Les coûts d’emprunt du gouvernement britannique ont nettement augmenté mardi, le rendement des gilts à 10 ans atteignant brièvement 5.13% dans un contexte d’incertitude autour du Premier ministre Sir Keir Starmer.
Les coûts d’emprunt du gouvernement britannique ont bondi mardi, le taux de référence à 10 ans atteignant brièvement 5.13%, des niveaux proches de ceux observés lors de la crise financière mondiale de 2008, alors que l’incertitude autour du Premier ministre Sir Keir Starmer a déstabilisé les investisseurs.
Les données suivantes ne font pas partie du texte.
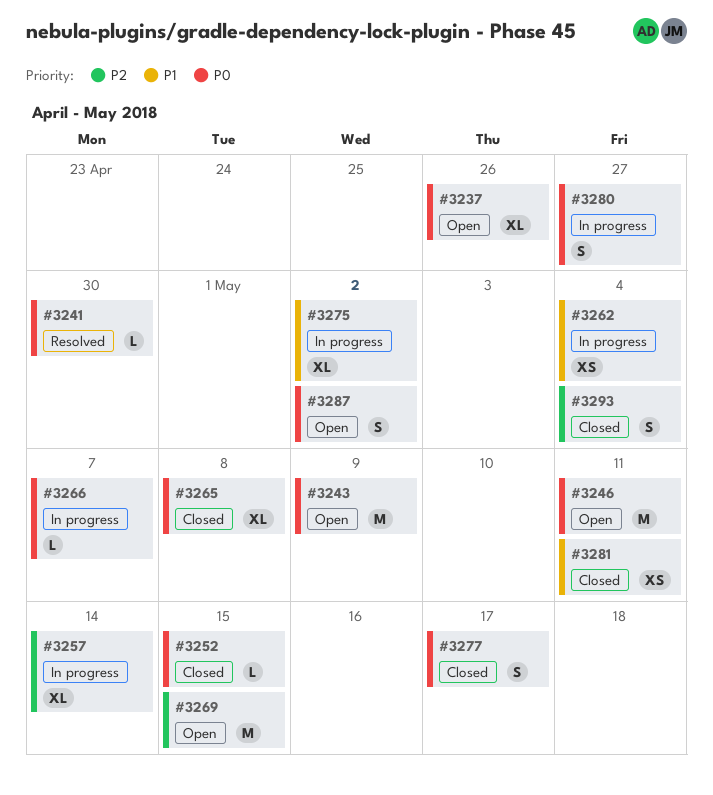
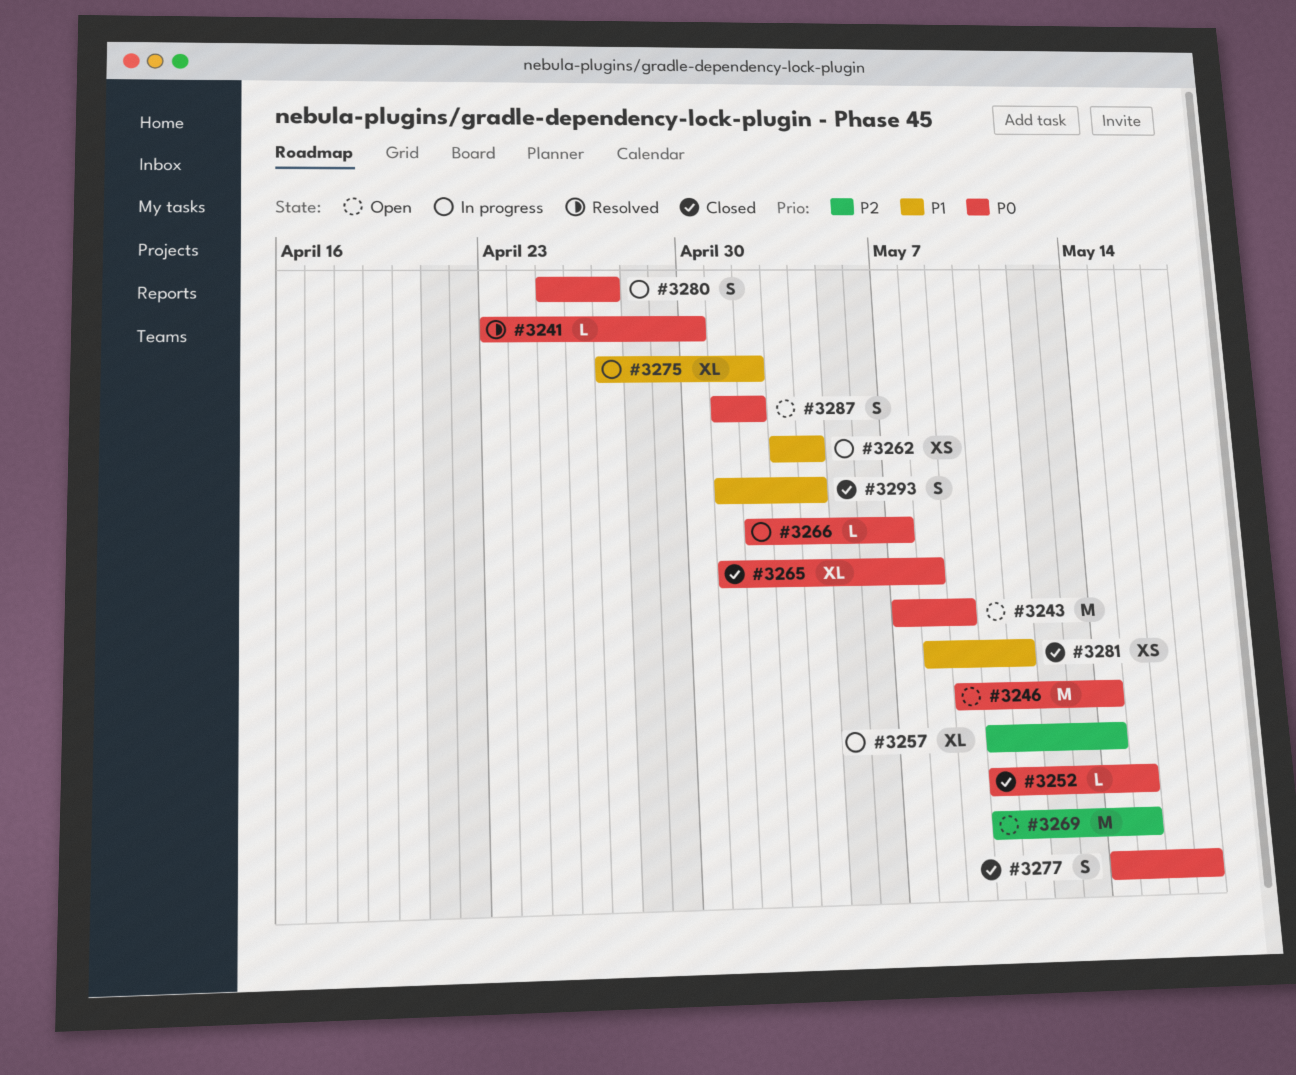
#3237: present -> none
#3246, due: May 11 -> May 14
#3293, priority: P2 -> P1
Ce mouvement importe parce que des rendements des gilts plus élevés peuvent augmenter le coût d’emprunt de l’État et se répercuter sur des segments plus larges de l’économie, notamment les taux hypothécaires à taux fixe. La pression est intervenue alors que les marchés craignaient déjà que les prix du pétrole, poussés au‑dessus de $100 le baril par la guerre en Iran, puissent maintenir l’inflation à un niveau élevé et provoquer de nouvelles hausses des taux d’intérêt.
L’indice principal britannique, le FTSE 100, a reculé de 0,5 %, les actions des banques britanniques étant parmi les plus touchées. La livre sterling a également chuté de 0,5 % face au dollar, à $1.35.
Les coûts d’emprunt ont augmenté plus largement pour les gouvernements depuis le choc des prix du pétrole, mais le Royaume‑Uni connaît des taux plus élevés que des économies de taille comparable. Les analystes ont déclaré que les investisseurs se concentraient sur la possibilité qu’un changement à la tête du Parti travailliste entraîne une approche plus laxiste en matière de dépenses publiques et d’endettement.
Le Premier ministre Sir Keir Starmer et la chancelière Rachel Reeves ont à plusieurs reprises promis de respecter des règles d’emprunt « iron clad » dans le but de rassurer les marchés sur la crédibilité de leurs plans économiques. Certains députés travaillistes de la gauche du parti, toutefois, ont remis en question l’adéquation des règles budgétaires du Royaume‑Uni pour un renouvellement à long terme.
Les analystes de Capital Economics ont déclaré que la UK’s “already fragile fiscal position” signifiait que les investisseurs seraient alertes à des signes d’assouplissement budgétaire, ajoutant que les alternatives probables à Starmer et Reeves ne seraient probablement pas perçues comme également disciplinées sur les dépenses publiques.
Anna Macdonald, directrice de la stratégie d’investissement chez Hargreaves Lansdown, a dit que le marché obligataire avait été déstabilisé par la possibilité qu’un autre premier ministre puisse changer de cap sur les règles d’emprunt. Elle a expliqué que cela pousserait les investisseurs, y compris les acheteurs étrangers qui représentent environ 25% à 30% des achats d’obligations d’État britanniques, à exiger une prime de risque plus élevée.
Les obligations d’État, appelées gilts au Royaume‑Uni, sont le moyen par lequel l’État emprunte auprès des investisseurs lorsque les dépenses dépassent les recettes fiscales. Le rendement est le taux d’intérêt effectif exigé par les investisseurs pour prêter de l’argent. Mardi, les rendements ont augmenté sur les gilts à deux, cinq, 10 et 30 ans, le taux à 30 ans atteignant 5.80%, son plus haut niveau depuis 1998.
La prochaine épreuve pour les marchés sera de savoir si le gouvernement peut rétablir la confiance dans ses plans budgétaires tandis que les investisseurs continuent d’évaluer les risques combinés d’incertitude politique, de hausse des coûts de l’énergie et de pression inflationniste.